The bladder is one of those tissues that were long thought to be nonestrogen-responsive on the basis of the lack of ERα expression. The discovery of the second ER, ERβ, provided an explanation for the effects of estrogen in several ERα-negative tissues such as the prostate, intestine, and lung, where ERβ serves as a modulator of terminal differentiation of epithelium (37). ERβ and ERα knockout mice (ERβ−/− and ERα−/−) have been invaluable in analyzing and dissecting the functions of ERβ and ERα (8, 9).

The predominant ER in the bladder is ERβ, with very little ERα expression (10, 11). Reduced ERβ expression levels have been reported in the bladders of rats with chemically induced cystitis (12). In the present study, with the use of ERβ−/− mice, we have investigated the role of ERβ in the bladder urothelium. We report that, in female ERβ−/− but not in ERα−/− mice, there is autoimmune destruction of urothelium resembling IC.

_STUDY MATERIAL_
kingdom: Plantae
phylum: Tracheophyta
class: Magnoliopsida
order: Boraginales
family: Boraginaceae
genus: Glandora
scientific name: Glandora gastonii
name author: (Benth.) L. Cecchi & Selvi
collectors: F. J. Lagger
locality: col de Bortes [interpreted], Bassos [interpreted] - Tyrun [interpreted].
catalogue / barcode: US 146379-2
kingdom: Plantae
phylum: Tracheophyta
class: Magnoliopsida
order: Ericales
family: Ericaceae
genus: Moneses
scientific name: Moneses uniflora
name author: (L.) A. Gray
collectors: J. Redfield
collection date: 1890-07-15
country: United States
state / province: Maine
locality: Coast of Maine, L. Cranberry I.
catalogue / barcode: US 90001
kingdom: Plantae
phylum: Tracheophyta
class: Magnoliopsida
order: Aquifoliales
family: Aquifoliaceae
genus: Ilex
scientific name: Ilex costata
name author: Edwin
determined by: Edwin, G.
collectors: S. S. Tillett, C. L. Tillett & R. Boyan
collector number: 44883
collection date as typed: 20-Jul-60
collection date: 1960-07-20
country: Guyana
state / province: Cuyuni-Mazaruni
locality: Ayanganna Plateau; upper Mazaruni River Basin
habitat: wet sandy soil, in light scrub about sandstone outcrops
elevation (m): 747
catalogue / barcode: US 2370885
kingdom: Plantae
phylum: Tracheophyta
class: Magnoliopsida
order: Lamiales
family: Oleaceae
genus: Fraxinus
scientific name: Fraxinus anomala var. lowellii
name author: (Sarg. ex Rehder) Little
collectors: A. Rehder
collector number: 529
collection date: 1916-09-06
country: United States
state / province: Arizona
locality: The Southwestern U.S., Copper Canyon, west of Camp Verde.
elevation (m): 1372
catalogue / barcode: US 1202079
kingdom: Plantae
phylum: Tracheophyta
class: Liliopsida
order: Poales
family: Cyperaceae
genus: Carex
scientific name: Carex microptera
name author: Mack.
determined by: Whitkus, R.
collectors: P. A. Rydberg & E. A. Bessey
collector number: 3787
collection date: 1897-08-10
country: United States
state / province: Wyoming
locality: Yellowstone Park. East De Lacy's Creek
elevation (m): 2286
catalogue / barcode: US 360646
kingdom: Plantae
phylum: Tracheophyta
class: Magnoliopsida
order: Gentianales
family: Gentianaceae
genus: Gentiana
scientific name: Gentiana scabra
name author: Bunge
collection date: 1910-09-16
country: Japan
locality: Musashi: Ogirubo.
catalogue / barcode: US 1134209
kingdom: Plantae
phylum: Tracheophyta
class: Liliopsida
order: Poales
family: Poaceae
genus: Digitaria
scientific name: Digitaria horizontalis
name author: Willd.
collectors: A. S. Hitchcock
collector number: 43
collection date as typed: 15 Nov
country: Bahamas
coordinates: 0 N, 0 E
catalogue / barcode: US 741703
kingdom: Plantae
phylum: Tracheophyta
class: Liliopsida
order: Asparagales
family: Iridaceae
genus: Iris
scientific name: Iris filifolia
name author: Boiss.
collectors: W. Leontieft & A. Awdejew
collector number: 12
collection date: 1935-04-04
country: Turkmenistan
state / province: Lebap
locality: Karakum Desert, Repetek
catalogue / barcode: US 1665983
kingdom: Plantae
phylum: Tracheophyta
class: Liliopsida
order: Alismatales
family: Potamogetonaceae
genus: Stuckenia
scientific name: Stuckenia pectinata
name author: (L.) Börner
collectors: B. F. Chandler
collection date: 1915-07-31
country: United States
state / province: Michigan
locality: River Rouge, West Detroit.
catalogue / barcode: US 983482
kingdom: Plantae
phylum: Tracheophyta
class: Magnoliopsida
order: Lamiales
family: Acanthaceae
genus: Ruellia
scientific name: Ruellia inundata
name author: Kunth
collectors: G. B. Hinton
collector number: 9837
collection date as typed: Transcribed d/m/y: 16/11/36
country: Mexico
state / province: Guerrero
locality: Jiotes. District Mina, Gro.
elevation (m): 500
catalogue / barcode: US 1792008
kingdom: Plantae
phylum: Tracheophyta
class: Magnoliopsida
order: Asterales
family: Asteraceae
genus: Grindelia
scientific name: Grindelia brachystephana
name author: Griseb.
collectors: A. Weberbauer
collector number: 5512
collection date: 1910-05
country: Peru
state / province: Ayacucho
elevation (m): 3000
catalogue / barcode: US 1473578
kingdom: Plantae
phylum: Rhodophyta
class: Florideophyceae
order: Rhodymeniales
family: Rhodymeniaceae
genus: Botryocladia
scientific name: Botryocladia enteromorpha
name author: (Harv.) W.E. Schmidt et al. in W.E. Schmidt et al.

_TASK LIST_
**A.** Answer these questions from the passage on estrogen receptors in the bladder.
(i) Which ERα-negative tissues does the passage name as examples where ERβ explains the effects of estrogen?
(ii) Which estrogen receptor does the passage call predominant in the bladder?
(iii) In which mice was autoimmune destruction of urothelium resembling IC reported?
**B.** Extend the passage on estrogen receptors in the bladder, picking up after its final sentence.

_LIST OF ANSWERS_
**A.**
(i) The prostate, intestine, and lung.
(ii) ERβ.
(iii) Female ERβ−/− mice.

**B.**
Results

Immunohistochemical staining of WT mouse bladder sections showed that ERβ is expressed in bladder urothelium and localized in the basal cell layer (Fig. 1). In the bladders of female ERβ−/− mice, there were specific morphological changes, i.e., ulceration and atrophy of bladder urothelium. A comparison of the differences in morphology between ERβ−/− mice and their WT littermates is shown in Fig. 2. At 8 months of age, there are epithelial atrophy, massive ulcerations of the bladder, and invasion of immune cells in the stroma and epithelium in ERβ−/− mice. Bladders of male ERβ−/− mice were intact and morphologically indistinguishable from their WT littermates. The morphological changes became evident when mice were 6 weeks of age, which corresponds to the time of puberty in mice. There was progressive destruction of the urotheluim with age.

Fig. 1.

Fig. 1.

ERβ expression in female bladder section. Note positive nuclei in basal layer of cells. (Magnifications: main image, ×20; Inset, ×60.)

Fig. 2.

Fig. 2.

Hematoxylin/eosin staining of male and female bladders sections of ERβ−/− and WT mice. (A) WT male. (B) ERβ−/− male. (C) WT female. (D) ERβ−/− female. Note massive ulceration of urothelium. (Magnifications: AD, ×20; Insets, ×60.)

Bladder permeability assessed by measuring the serum/urine concentration coefficient of sodium fluorescein after it had been noninvasively instilled into the bladder revealed a significantly higher bladder permeability in female ERβ−/− mice (0.12 ± 0.009) than in WT littermates (0.07 ± 0.03; P = 0.01). Bladder permeability in ERα−/− female mice was not different from that of their WT littermates (Fig. 3).

Fig. 3.

Fig. 3.

Permeability of female bladders for sodium fluorescein. (A) WT vs. ERβ−/−mice. (B) WT vs. ERα−/− mice.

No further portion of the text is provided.